== TASK TO COMPLETE ==
Each record should be given again exactly, and any picture in it left out.

== WORKING DATA ==
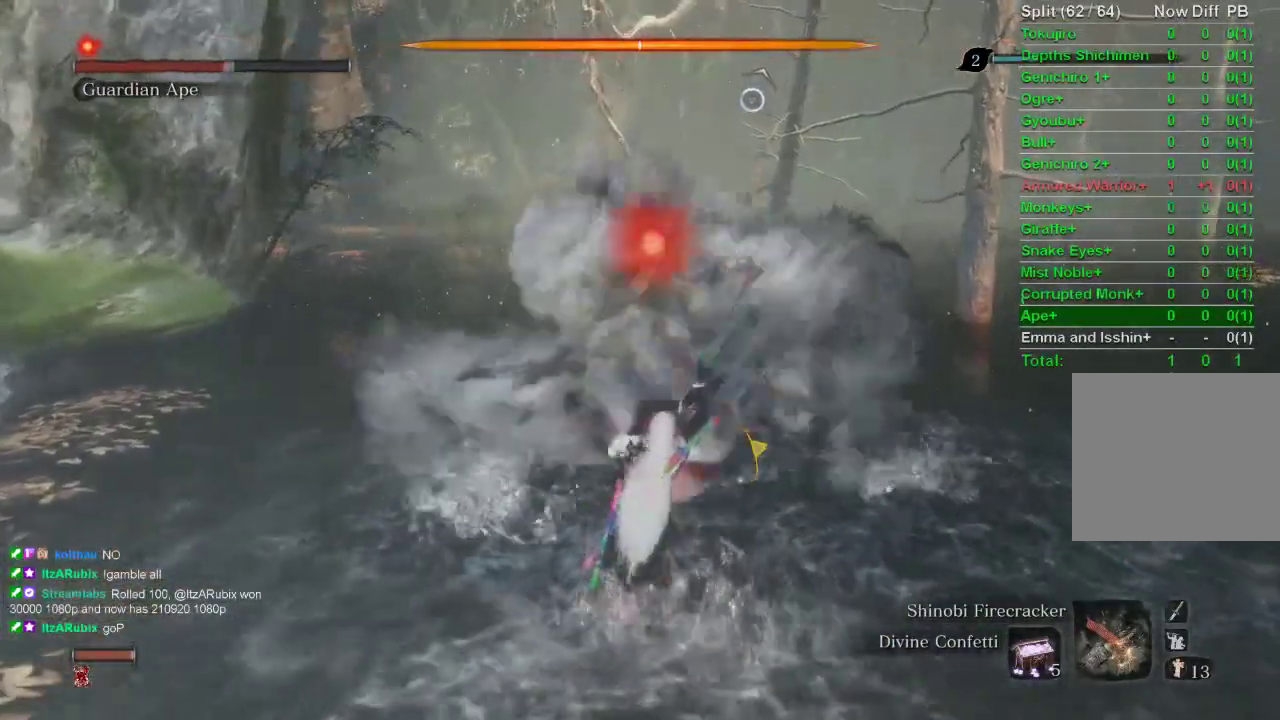
{"buttons": [], "left_stick": "up", "right_stick": "center", "events": [[100, "R1", "down"], [283, "R1", "up"]]}
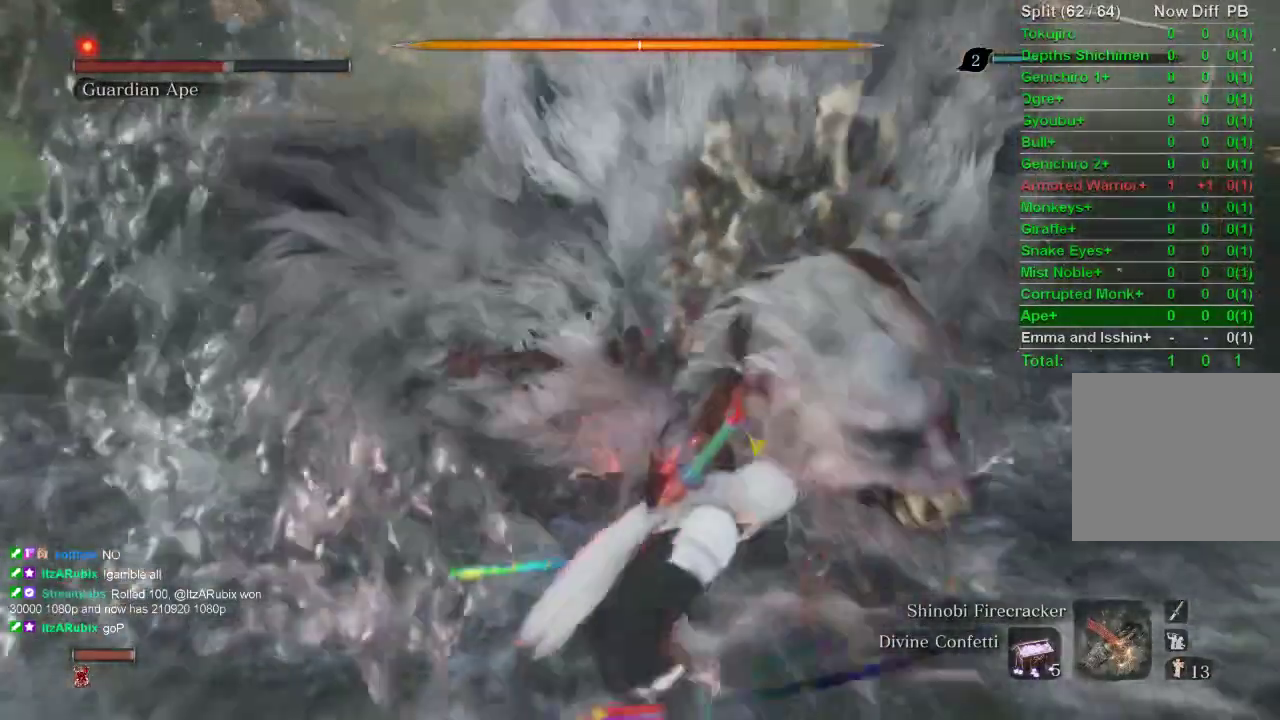
{"buttons": [], "left_stick": "up", "right_stick": "center", "events": []}
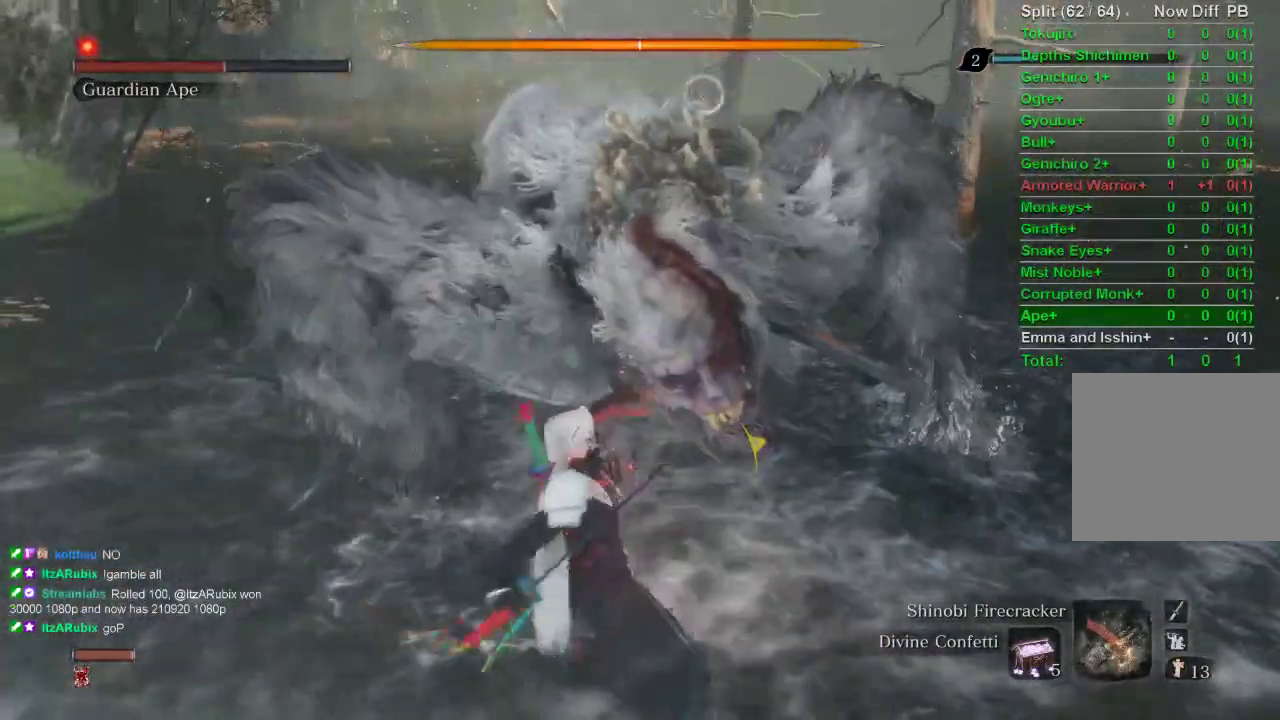
{"buttons": [], "left_stick": "up", "right_stick": "center", "events": []}
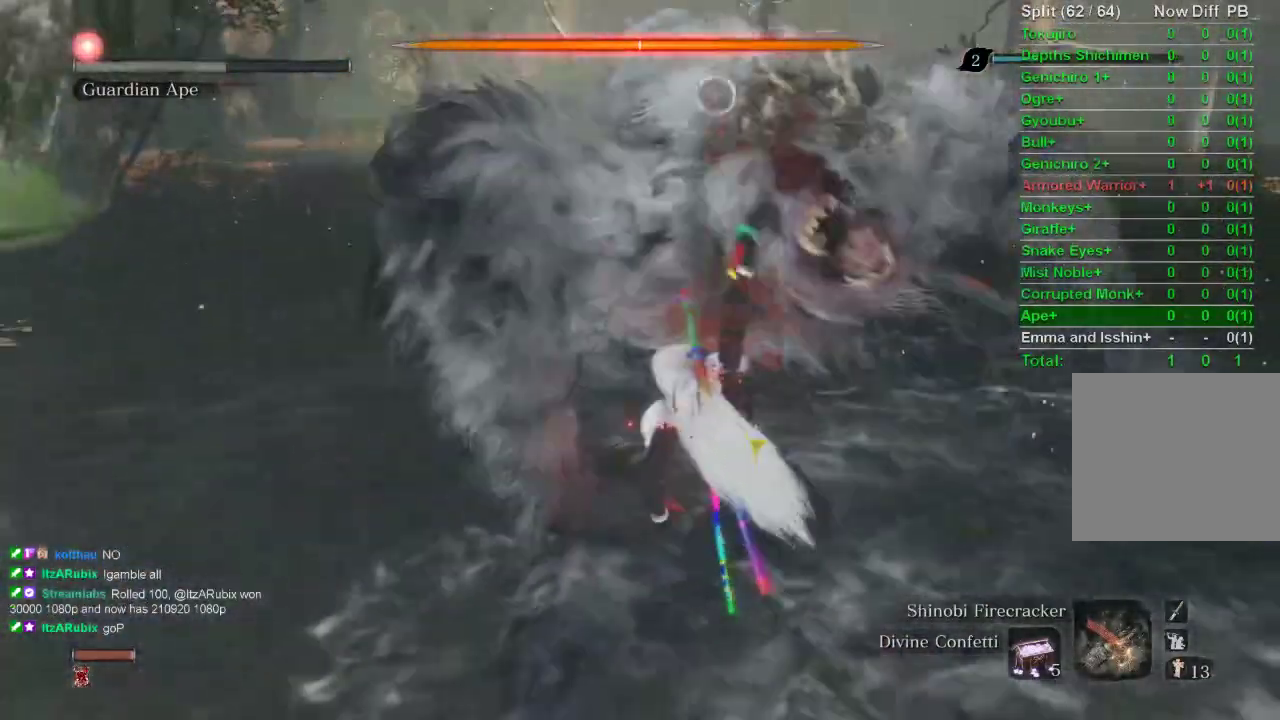
{"buttons": [], "left_stick": "up", "right_stick": "center", "events": []}
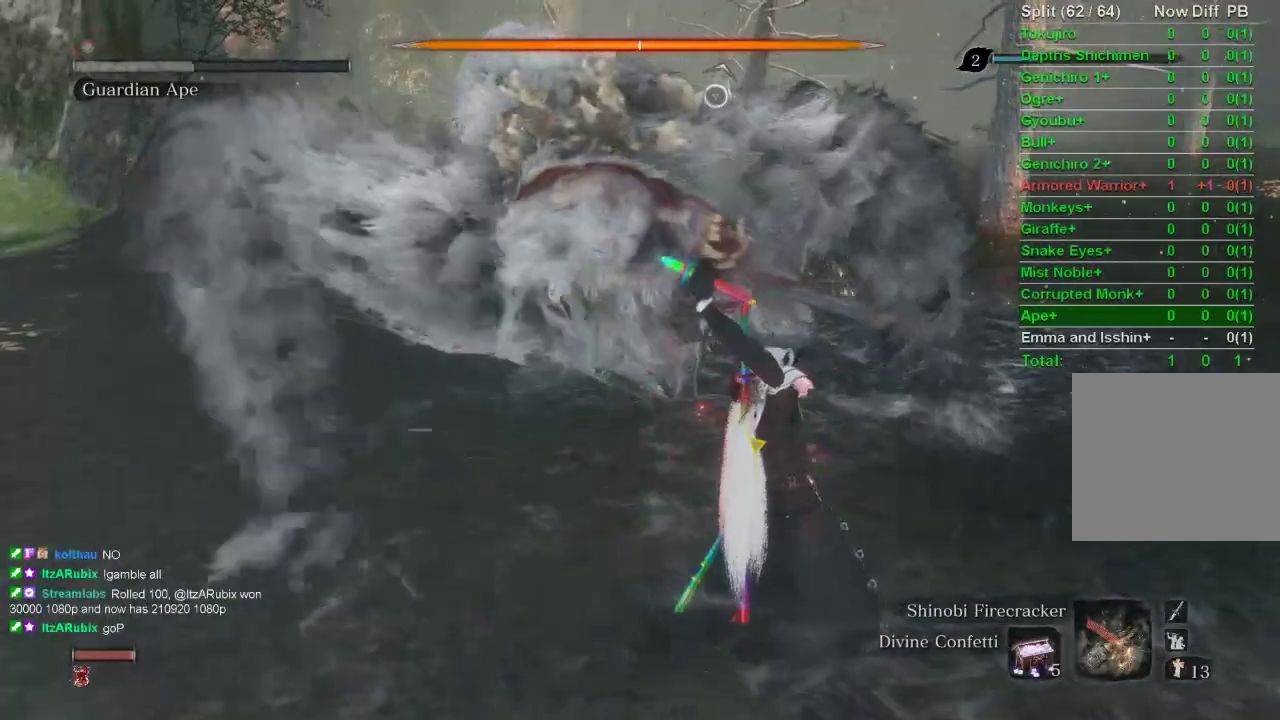
{"buttons": ["TRIANGLE"], "left_stick": "center", "right_stick": "center", "events": [[500, "TRIANGLE", "down"], [500, "left_stick", "center"]]}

== ANSWER ==
{"buttons": [], "left_stick": "up", "right_stick": "center", "events": [[100, "R1", "down"], [283, "R1", "up"]]}
{"buttons": [], "left_stick": "up", "right_stick": "center", "events": []}
{"buttons": [], "left_stick": "up", "right_stick": "center", "events": []}
{"buttons": [], "left_stick": "up", "right_stick": "center", "events": []}
{"buttons": ["TRIANGLE"], "left_stick": "center", "right_stick": "center", "events": [[500, "TRIANGLE", "down"], [500, "left_stick", "center"]]}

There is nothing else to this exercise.